ベッセント米財務長官は1月12日、ワシントンで多国の財務相会合を主宰し、重要鉱物のサプライチェーンを安全かつ多様化する方策について協議した。会合は、中国共産党(中共)がレアアース供給網で主導的地位を占めている現状への対抗を目的としている。
会合には、オーストラリア、カナダ、欧州連合(EU)、フランス、ドイツ、インド、イタリア、日本、メキシコ、韓国、イギリスなど主要同盟国が参加し、これらの国々の重要鉱物需要は世界全体の約60%を占める。
ベッセント長官は、現在のサプライチェーンは特定地域への集中度が高く、市場操作や供給途絶の影響を受けやすいと指摘した。
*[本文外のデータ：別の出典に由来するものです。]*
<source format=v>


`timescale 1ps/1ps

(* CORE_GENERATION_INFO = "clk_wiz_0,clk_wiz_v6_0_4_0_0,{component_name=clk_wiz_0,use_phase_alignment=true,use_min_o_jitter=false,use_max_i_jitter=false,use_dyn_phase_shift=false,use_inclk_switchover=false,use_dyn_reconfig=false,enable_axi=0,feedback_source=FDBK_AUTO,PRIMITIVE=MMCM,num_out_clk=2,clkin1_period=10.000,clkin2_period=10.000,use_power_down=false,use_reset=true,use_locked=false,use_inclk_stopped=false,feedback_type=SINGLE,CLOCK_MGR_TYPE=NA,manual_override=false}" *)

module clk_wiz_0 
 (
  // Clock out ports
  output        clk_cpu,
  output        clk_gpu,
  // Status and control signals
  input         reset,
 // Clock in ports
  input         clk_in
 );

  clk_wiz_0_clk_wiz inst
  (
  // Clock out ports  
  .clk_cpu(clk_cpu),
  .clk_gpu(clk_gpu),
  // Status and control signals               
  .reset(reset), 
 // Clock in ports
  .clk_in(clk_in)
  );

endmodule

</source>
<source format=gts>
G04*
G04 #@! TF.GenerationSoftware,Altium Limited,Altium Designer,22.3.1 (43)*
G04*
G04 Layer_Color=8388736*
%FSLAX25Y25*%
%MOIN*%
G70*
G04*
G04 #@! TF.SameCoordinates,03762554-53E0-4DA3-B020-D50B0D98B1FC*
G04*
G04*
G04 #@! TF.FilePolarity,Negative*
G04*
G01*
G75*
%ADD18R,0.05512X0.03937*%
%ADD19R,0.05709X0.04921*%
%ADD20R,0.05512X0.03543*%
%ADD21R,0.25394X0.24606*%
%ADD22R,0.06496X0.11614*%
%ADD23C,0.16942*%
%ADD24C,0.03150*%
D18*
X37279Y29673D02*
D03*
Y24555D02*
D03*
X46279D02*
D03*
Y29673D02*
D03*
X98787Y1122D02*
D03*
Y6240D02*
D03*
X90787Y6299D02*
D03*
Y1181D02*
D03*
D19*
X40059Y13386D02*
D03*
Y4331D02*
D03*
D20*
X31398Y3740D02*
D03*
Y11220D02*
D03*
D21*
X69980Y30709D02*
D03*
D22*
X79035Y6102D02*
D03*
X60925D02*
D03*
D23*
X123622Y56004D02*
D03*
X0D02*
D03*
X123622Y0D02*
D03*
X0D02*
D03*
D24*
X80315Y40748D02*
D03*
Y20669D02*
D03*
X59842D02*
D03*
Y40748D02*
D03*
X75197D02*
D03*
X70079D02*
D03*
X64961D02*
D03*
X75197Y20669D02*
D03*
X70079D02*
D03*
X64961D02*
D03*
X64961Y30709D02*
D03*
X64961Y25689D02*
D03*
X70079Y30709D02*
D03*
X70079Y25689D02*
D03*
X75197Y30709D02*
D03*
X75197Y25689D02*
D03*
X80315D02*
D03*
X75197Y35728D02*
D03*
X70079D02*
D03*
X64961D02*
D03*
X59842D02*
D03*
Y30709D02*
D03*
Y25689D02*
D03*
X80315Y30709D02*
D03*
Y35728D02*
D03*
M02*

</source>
そのうえで、「デリスキング(リスク低減)をデカップリングに優先させる」各国の姿勢に期待を示し、サプライチェーンの弱点を補う必要性について各国が十分に理解しているとの認識を示した。さらに、同盟国に対し強靱化を呼びかけ、長期的な解決策に向けた協力に謝意を表明した。
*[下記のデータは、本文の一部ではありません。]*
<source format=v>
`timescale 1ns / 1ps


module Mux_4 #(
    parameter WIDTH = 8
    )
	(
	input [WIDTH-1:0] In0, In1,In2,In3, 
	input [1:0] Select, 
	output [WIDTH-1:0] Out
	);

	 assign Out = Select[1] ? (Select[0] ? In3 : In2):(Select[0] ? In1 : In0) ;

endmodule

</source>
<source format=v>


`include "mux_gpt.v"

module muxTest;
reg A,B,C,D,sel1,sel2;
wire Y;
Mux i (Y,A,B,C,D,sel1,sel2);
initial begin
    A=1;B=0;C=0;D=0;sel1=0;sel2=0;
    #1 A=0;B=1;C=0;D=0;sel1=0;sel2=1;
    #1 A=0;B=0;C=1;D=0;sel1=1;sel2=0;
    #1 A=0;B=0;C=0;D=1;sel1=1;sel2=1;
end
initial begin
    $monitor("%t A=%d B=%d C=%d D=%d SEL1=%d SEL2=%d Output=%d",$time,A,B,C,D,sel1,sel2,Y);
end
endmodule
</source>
背景には、重要鉱物の供給をめぐる世界的な懸念の高まりがある。国際エネルギー機関(IEA)の「2025年世界エネルギー見通し」によると、中国は精製レアアース(磁石向け)の約90%、永久磁石の約94%を供給している。
中共は重要鉱物を地政学的圧力の手段として用いる例も多く、最近では軍事用途にも使用可能な一部鉱物について、日本向け輸出を制限した。
米政府は自国の供給能力強化に向け、具体的な戦略投資も進めている。12日には、アトランティック・アルーミナが、レーダーやミサイル追尾システムに不可欠なガリウムの供給確保を目的に、国防総省が同社に1億5千万ドルを出資したと発表した。
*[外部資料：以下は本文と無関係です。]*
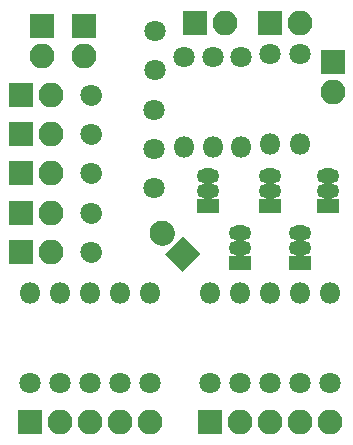
<source format=gbr>
G04 #@! TF.GenerationSoftware,KiCad,Pcbnew,(2017-06-21 revision 375ec9f)-master*
G04 #@! TF.CreationDate,2018-12-30T23:55:28-05:00*
G04 #@! TF.ProjectId,pantry_monitor,70616E7472795F6D6F6E69746F722E6B,rev?*
G04 #@! TF.SameCoordinates,Original
G04 #@! TF.FileFunction,Soldermask,Top*
G04 #@! TF.FilePolarity,Negative*
%FSLAX46Y46*%
G04 Gerber Fmt 4.6, Leading zero omitted, Abs format (unit mm)*
G04 Created by KiCad (PCBNEW (2017-06-21 revision 375ec9f)-master) date Sun Dec 30 23:55:28 2018*
%MOMM*%
%LPD*%
G01*
G04 APERTURE LIST*
%ADD10C,0.100000*%
%ADD11C,1.800000*%
%ADD12C,1.800000*%
%ADD13C,2.100000*%
%ADD14C,2.100000*%
%ADD15R,2.100000X2.100000*%
%ADD16O,2.100000X2.100000*%
%ADD17O,1.800000X1.800000*%
%ADD18R,1.900000X1.300000*%
%ADD19O,1.900000X1.300000*%
G04 APERTURE END LIST*
D10*
D11*
X114374032Y-110798154D03*
D12*
X114374032Y-110798154D02*
X114374032Y-110798154D01*
D11*
X119762186Y-105410000D03*
D13*
X120377949Y-109201949D03*
D14*
X120377949Y-109201949D02*
X120377949Y-109201949D01*
D13*
X122174000Y-110998000D03*
D10*
G36*
X122174000Y-109513076D02*
X123658924Y-110998000D01*
X122174000Y-112482924D01*
X120689076Y-110998000D01*
X122174000Y-109513076D01*
X122174000Y-109513076D01*
G37*
D15*
X124460000Y-125222000D03*
D16*
X127000000Y-125222000D03*
X129540000Y-125222000D03*
X132080000Y-125222000D03*
X134620000Y-125222000D03*
X119380000Y-125222000D03*
X116840000Y-125222000D03*
X114300000Y-125222000D03*
X111760000Y-125222000D03*
D15*
X109220000Y-125222000D03*
D16*
X110236000Y-94234000D03*
D15*
X110236000Y-91694000D03*
X108458000Y-110794800D03*
D16*
X110998000Y-110794800D03*
X113792000Y-94234000D03*
D15*
X113792000Y-91694000D03*
D16*
X111023400Y-107492800D03*
D15*
X108483400Y-107492800D03*
X123190000Y-91440000D03*
D16*
X125730000Y-91440000D03*
D15*
X108508800Y-104165400D03*
D16*
X111048800Y-104165400D03*
D15*
X129540000Y-91440000D03*
D16*
X132080000Y-91440000D03*
X111048800Y-100838000D03*
D15*
X108508800Y-100838000D03*
D16*
X134874000Y-97282000D03*
D15*
X134874000Y-94742000D03*
X108508800Y-97536000D03*
D16*
X111048800Y-97536000D03*
D17*
X124460000Y-114300000D03*
D11*
X124460000Y-121920000D03*
D17*
X122301000Y-101981000D03*
D11*
X122301000Y-94361000D03*
X109220000Y-121920000D03*
D17*
X109220000Y-114300000D03*
D11*
X127000000Y-121920000D03*
D17*
X127000000Y-114300000D03*
X124714000Y-101981000D03*
D11*
X124714000Y-94361000D03*
X119762186Y-102108000D03*
X114374032Y-107496154D03*
D12*
X114374032Y-107496154D02*
X114374032Y-107496154D01*
D17*
X111760000Y-114300000D03*
D11*
X111760000Y-121920000D03*
D17*
X129540000Y-114300000D03*
D11*
X129540000Y-121920000D03*
D17*
X127127000Y-101981000D03*
D11*
X127127000Y-94361000D03*
X119761000Y-98780600D03*
X114372846Y-104168754D03*
D12*
X114372846Y-104168754D02*
X114372846Y-104168754D01*
D11*
X114300000Y-121920000D03*
D17*
X114300000Y-114300000D03*
X132080000Y-114300000D03*
D11*
X132080000Y-121920000D03*
D17*
X129540000Y-101727000D03*
D11*
X129540000Y-94107000D03*
X114398246Y-100841354D03*
D12*
X114398246Y-100841354D02*
X114398246Y-100841354D01*
D11*
X119786400Y-95453200D03*
X116840000Y-121920000D03*
D17*
X116840000Y-114300000D03*
D11*
X134620000Y-121920000D03*
D17*
X134620000Y-114300000D03*
D11*
X132080000Y-94107000D03*
D17*
X132080000Y-101727000D03*
D11*
X114398246Y-97513954D03*
D12*
X114398246Y-97513954D02*
X114398246Y-97513954D01*
D11*
X119786400Y-92125800D03*
X119380000Y-121920000D03*
D17*
X119380000Y-114300000D03*
D18*
X124333000Y-106934000D03*
D19*
X124333000Y-104394000D03*
X124333000Y-105664000D03*
X127000000Y-110490000D03*
X127000000Y-109220000D03*
D18*
X127000000Y-111760000D03*
X129540000Y-106934000D03*
D19*
X129540000Y-104394000D03*
X129540000Y-105664000D03*
X132080000Y-110490000D03*
X132080000Y-109220000D03*
D18*
X132080000Y-111760000D03*
X134493000Y-106934000D03*
D19*
X134493000Y-104394000D03*
X134493000Y-105664000D03*
M02*

</source>
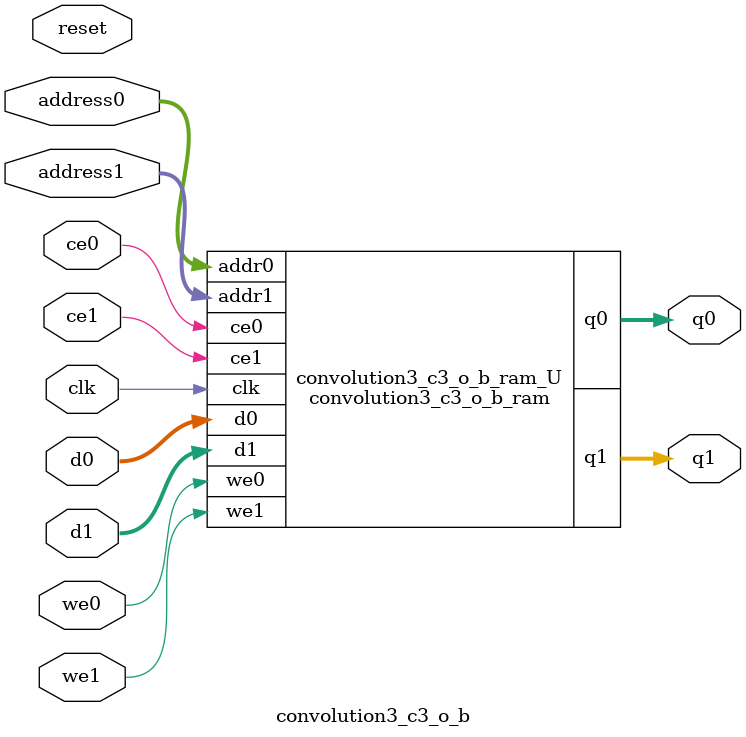
<source format=v>

`timescale 1 ns / 1 ps
module convolution3_c3_o_b_ram (addr0, ce0, d0, we0, q0, addr1, ce1, d1, we1, q1,  clk);

parameter DWIDTH = 32;
parameter AWIDTH = 11;
parameter MEM_SIZE = 1600;

input[AWIDTH-1:0] addr0;
input ce0;
input[DWIDTH-1:0] d0;
input we0;
output reg[DWIDTH-1:0] q0;
input[AWIDTH-1:0] addr1;
input ce1;
input[DWIDTH-1:0] d1;
input we1;
output reg[DWIDTH-1:0] q1;
input clk;

(* ram_style = "block" *)reg [DWIDTH-1:0] ram[0:MEM_SIZE-1];




always @(posedge clk)  
begin 
    if (ce0) 
    begin
        if (we0) 
        begin 
            ram[addr0] <= d0; 
            q0 <= d0;
        end 
        else 
            q0 <= ram[addr0];
    end
end


always @(posedge clk)  
begin 
    if (ce1) 
    begin
        if (we1) 
        begin 
            ram[addr1] <= d1; 
            q1 <= d1;
        end 
        else 
            q1 <= ram[addr1];
    end
end


endmodule


`timescale 1 ns / 1 ps
module convolution3_c3_o_b(
    reset,
    clk,
    address0,
    ce0,
    we0,
    d0,
    q0,
    address1,
    ce1,
    we1,
    d1,
    q1);

parameter DataWidth = 32'd32;
parameter AddressRange = 32'd1600;
parameter AddressWidth = 32'd11;
input reset;
input clk;
input[AddressWidth - 1:0] address0;
input ce0;
input we0;
input[DataWidth - 1:0] d0;
output[DataWidth - 1:0] q0;
input[AddressWidth - 1:0] address1;
input ce1;
input we1;
input[DataWidth - 1:0] d1;
output[DataWidth - 1:0] q1;



convolution3_c3_o_b_ram convolution3_c3_o_b_ram_U(
    .clk( clk ),
    .addr0( address0 ),
    .ce0( ce0 ),
    .d0( d0 ),
    .we0( we0 ),
    .q0( q0 ),
    .addr1( address1 ),
    .ce1( ce1 ),
    .d1( d1 ),
    .we1( we1 ),
    .q1( q1 ));

endmodule


</source>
こうした動きは、トランプ政権の「ワン・ビッグ・ビューティフル法案(One Big Beautiful Bill Act)」の後押しを受けており、同法は重要鉱物分野に75億ドルを計上。このうち20億ドルは国防戦略備蓄の拡充に充てられる。
同盟国も同様の動きを強めている。オーストラリア政府は同日、重要鉱物の戦略備蓄を構築するため、12億豪ドル(約1250億円)を投じると発表。まずはアンチモン、ガリウム、レアアースの安定供給を図る。
アンチモンは弾丸の強化材、ミサイル誘導装置、暗視装置などに利用され、ガリウムも先進レーダーなどの軍事装備に不可欠だ。両鉱物は再生可能エネルギーや民生用電子機器にも重要で、レアアースは高性能永久磁石の製造に欠かせない。
オーストラリアのチャーマーズ財務相は「これら重要資源の信頼できる備蓄を確保することは、サプライチェーンの強化につながり、重要鉱物市場の安定にも寄与する」と述べた。